Au cœur de ce tableau toujours calculé, le monarque abandonna sa canne au Grand Écuyer. Il reçut en échange, d'un domestique que les portiers venaient d'introduire, un curieux sceptre que Lénius ne parvenait pas à visualiser correctement, trop loin pour le moment. De retour vers le saltimbanque, le roi parodia sur lui le geste de l'adoubement avec ce qui était en fait une marotte. Puis il lui tendit ce bâton, orné en son chef d'un anneau de Saturne et de grelots au bout de rubans colorés. L'homme difforme restait muet. Il s'abandonnait à l'étrange logique de ce jeu dont il redoutait les risques. Il se contenta de saisir l'insigne, comme pour accepter le duel, happé par la colère et l'excitation intellectuelle. Lénius effectua une révérence bouffonne aux pieds de l'ennemi, laquelle amusa l'assemblée. Un noble frappa dans ses mains, d'autres suivirent.


Au milieu de ces applaudissements enjoués, les trompettes sonnèrent encore. L'introducteur réapparut, frappa le parquet de sa canne et annonça cette fois-ci :

— Sa Majesté, la Reine Henga !

La compagnie se rangea selon l'ordre protocolaire, puis se prosterna. Y compris l'histrion, qui témoignait plus de respect à la femme qu'à l'époux et trouvait là une nouvelle façon de contrarier son orgueil – de roi et de mâle.

Elle entra, escortée de ses dames de parage donnant la main aux princes et princesses. Un intendant se présenta et informa Ses Altesses que le repas les attendait. Le groupe ne jeta que de furtifs regards étonnés en direction du musicien, tout en gagnant la gigantesque salle de festin. Suivant l'impulsion, on se déplaça dans la pièce voisine.

Le troubadour considéra rapidement la silhouette de la souveraine. Sa robe bouffante à épaulettes et coussinets, qui dépassaient de ses manches à taillades, donnait plus de corps à cette longue femme osseuse. Elle était apprêtée pour incarner la fermeté, jusqu'à ses cheveux corbeau impeccablement lissés, coulant bien droit tout le long de son dos, sous un noir voile de tulle. Lénius se demanda si cette rigueur fondait au contact des enfants, et si elle tombait aux pieds des mariés, avec leurs habits, lors des moments d'intimité. Sans doute. À ce qui se disait, Henga et Gérald partageaient une certaine complicité, quoiqu'il ne se gênait pas pour chasser ailleurs. Lénius réprima un sourire.

On prit place autour des trois gigantesques tables disposées en U. Les courtisans conversaient allègrement. Ceux qui se trouvaient à proximité des têtes couronnées se disputaient leur attention en une joute de traits d'esprit. L'invalide y allait de nombreuses piques et pitreries. On s'amusait de lui. Enfin chacun se tut lorsque le Maître d'Hôtel frappa le sol, puis invita le monarque à s'asseoir sur sa chaise d'or après la bénédiction du repas par un prêtre. Der Ragascorn échangea quelques mots avec son épouse à ses côtés, tandis qu'il avait commandé au nouveau bouffon de demeurer aussi auprès de lui.

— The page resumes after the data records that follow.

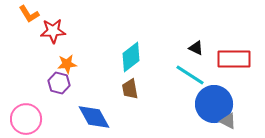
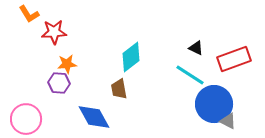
red star: moved 1 px right, 1 px down
red rectangle: rotated 20 degrees counterclockwise
purple hexagon: rotated 10 degrees counterclockwise
brown trapezoid: moved 11 px left
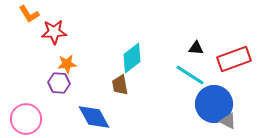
black triangle: rotated 21 degrees counterclockwise
cyan diamond: moved 1 px right, 1 px down
brown trapezoid: moved 1 px right, 4 px up
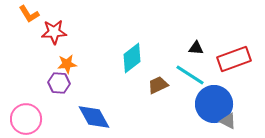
brown trapezoid: moved 38 px right; rotated 75 degrees clockwise
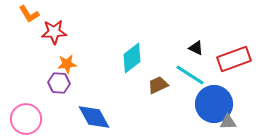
black triangle: rotated 21 degrees clockwise
gray triangle: moved 1 px down; rotated 30 degrees counterclockwise
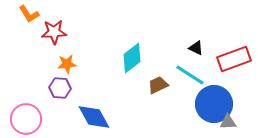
purple hexagon: moved 1 px right, 5 px down
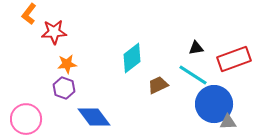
orange L-shape: rotated 70 degrees clockwise
black triangle: rotated 35 degrees counterclockwise
cyan line: moved 3 px right
purple hexagon: moved 4 px right; rotated 15 degrees clockwise
blue diamond: rotated 8 degrees counterclockwise
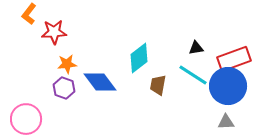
cyan diamond: moved 7 px right
brown trapezoid: rotated 55 degrees counterclockwise
blue circle: moved 14 px right, 18 px up
blue diamond: moved 6 px right, 35 px up
gray triangle: moved 2 px left
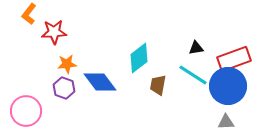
pink circle: moved 8 px up
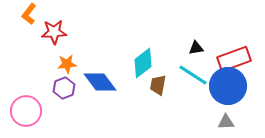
cyan diamond: moved 4 px right, 5 px down
purple hexagon: rotated 20 degrees clockwise
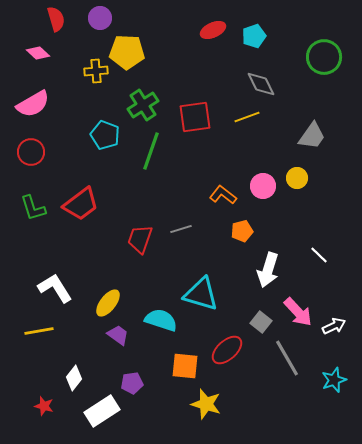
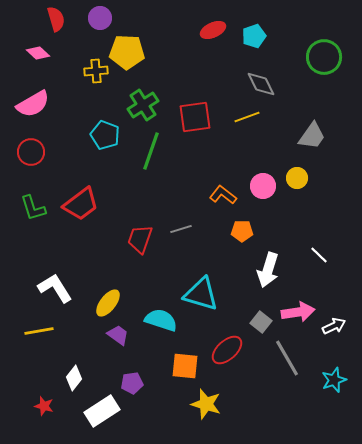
orange pentagon at (242, 231): rotated 15 degrees clockwise
pink arrow at (298, 312): rotated 56 degrees counterclockwise
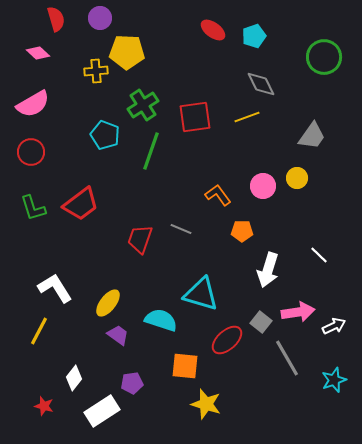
red ellipse at (213, 30): rotated 60 degrees clockwise
orange L-shape at (223, 195): moved 5 px left; rotated 16 degrees clockwise
gray line at (181, 229): rotated 40 degrees clockwise
yellow line at (39, 331): rotated 52 degrees counterclockwise
red ellipse at (227, 350): moved 10 px up
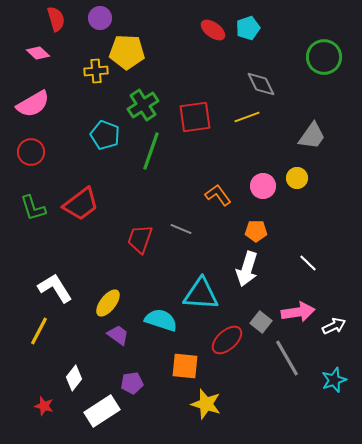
cyan pentagon at (254, 36): moved 6 px left, 8 px up
orange pentagon at (242, 231): moved 14 px right
white line at (319, 255): moved 11 px left, 8 px down
white arrow at (268, 270): moved 21 px left, 1 px up
cyan triangle at (201, 294): rotated 12 degrees counterclockwise
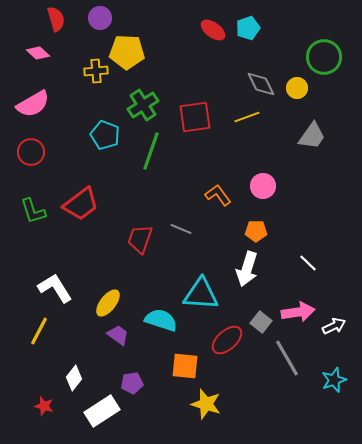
yellow circle at (297, 178): moved 90 px up
green L-shape at (33, 208): moved 3 px down
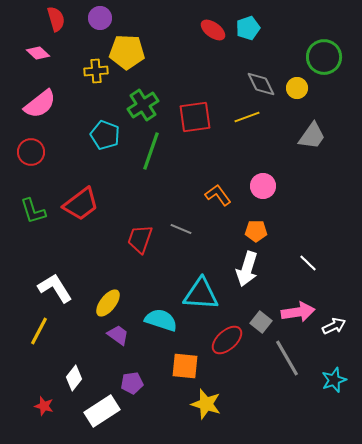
pink semicircle at (33, 104): moved 7 px right; rotated 8 degrees counterclockwise
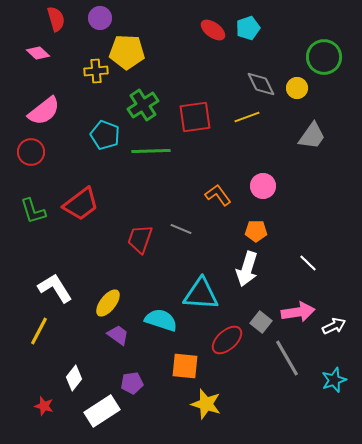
pink semicircle at (40, 104): moved 4 px right, 7 px down
green line at (151, 151): rotated 69 degrees clockwise
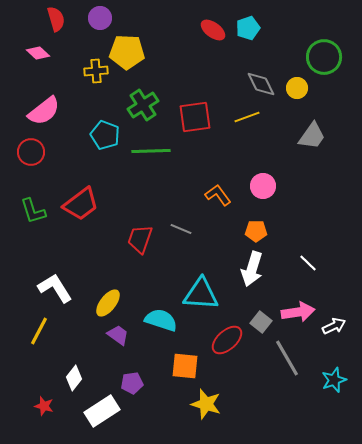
white arrow at (247, 269): moved 5 px right
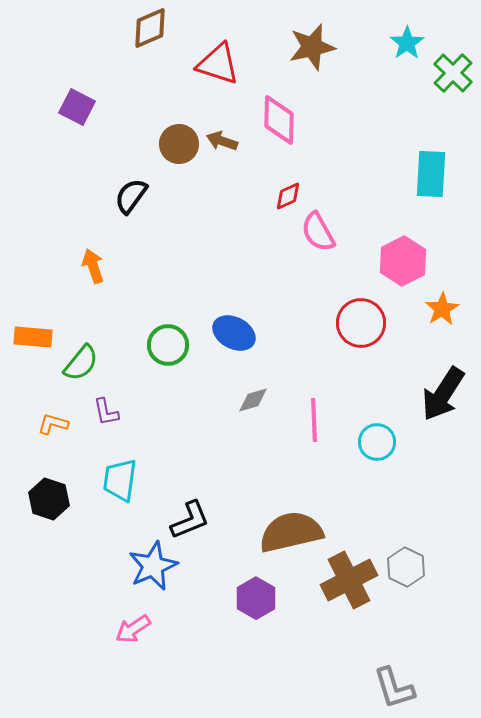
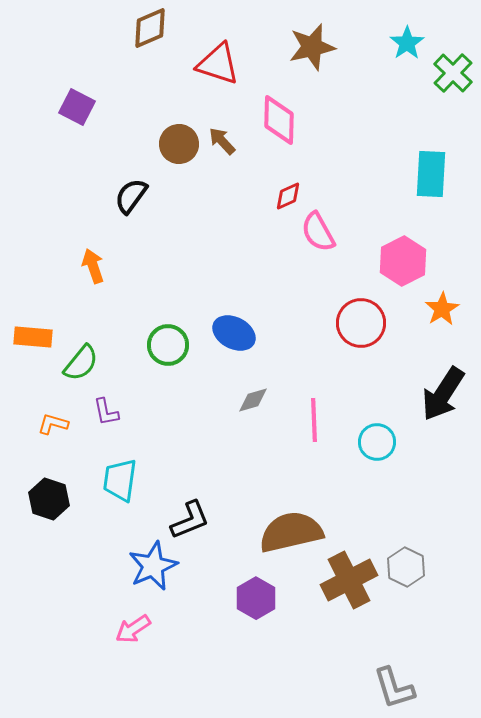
brown arrow: rotated 28 degrees clockwise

Un groupe de valets amena au dirigeant ses trois chiens de chasse, qu'il aimait prendre à ses pieds au cours des banquets. Les musiciens jouaient et les danseurs régalaient les yeux. Le ballet des écuyers tranchants, serdeaux et panetiers orchestrait le défilé des mets chauds et froids, salés et sucrés confondus. Dans un joyeux brouhaha, la Cour se faisait servir à sa guise. Sur chaque plat, un goûteur précédait la dégustation du roi. Celui-ci se sustentait, non sans donner parfois, de la main droite, quelques bouchées à ses animaux, et de la gauche à son infirme de compagnie.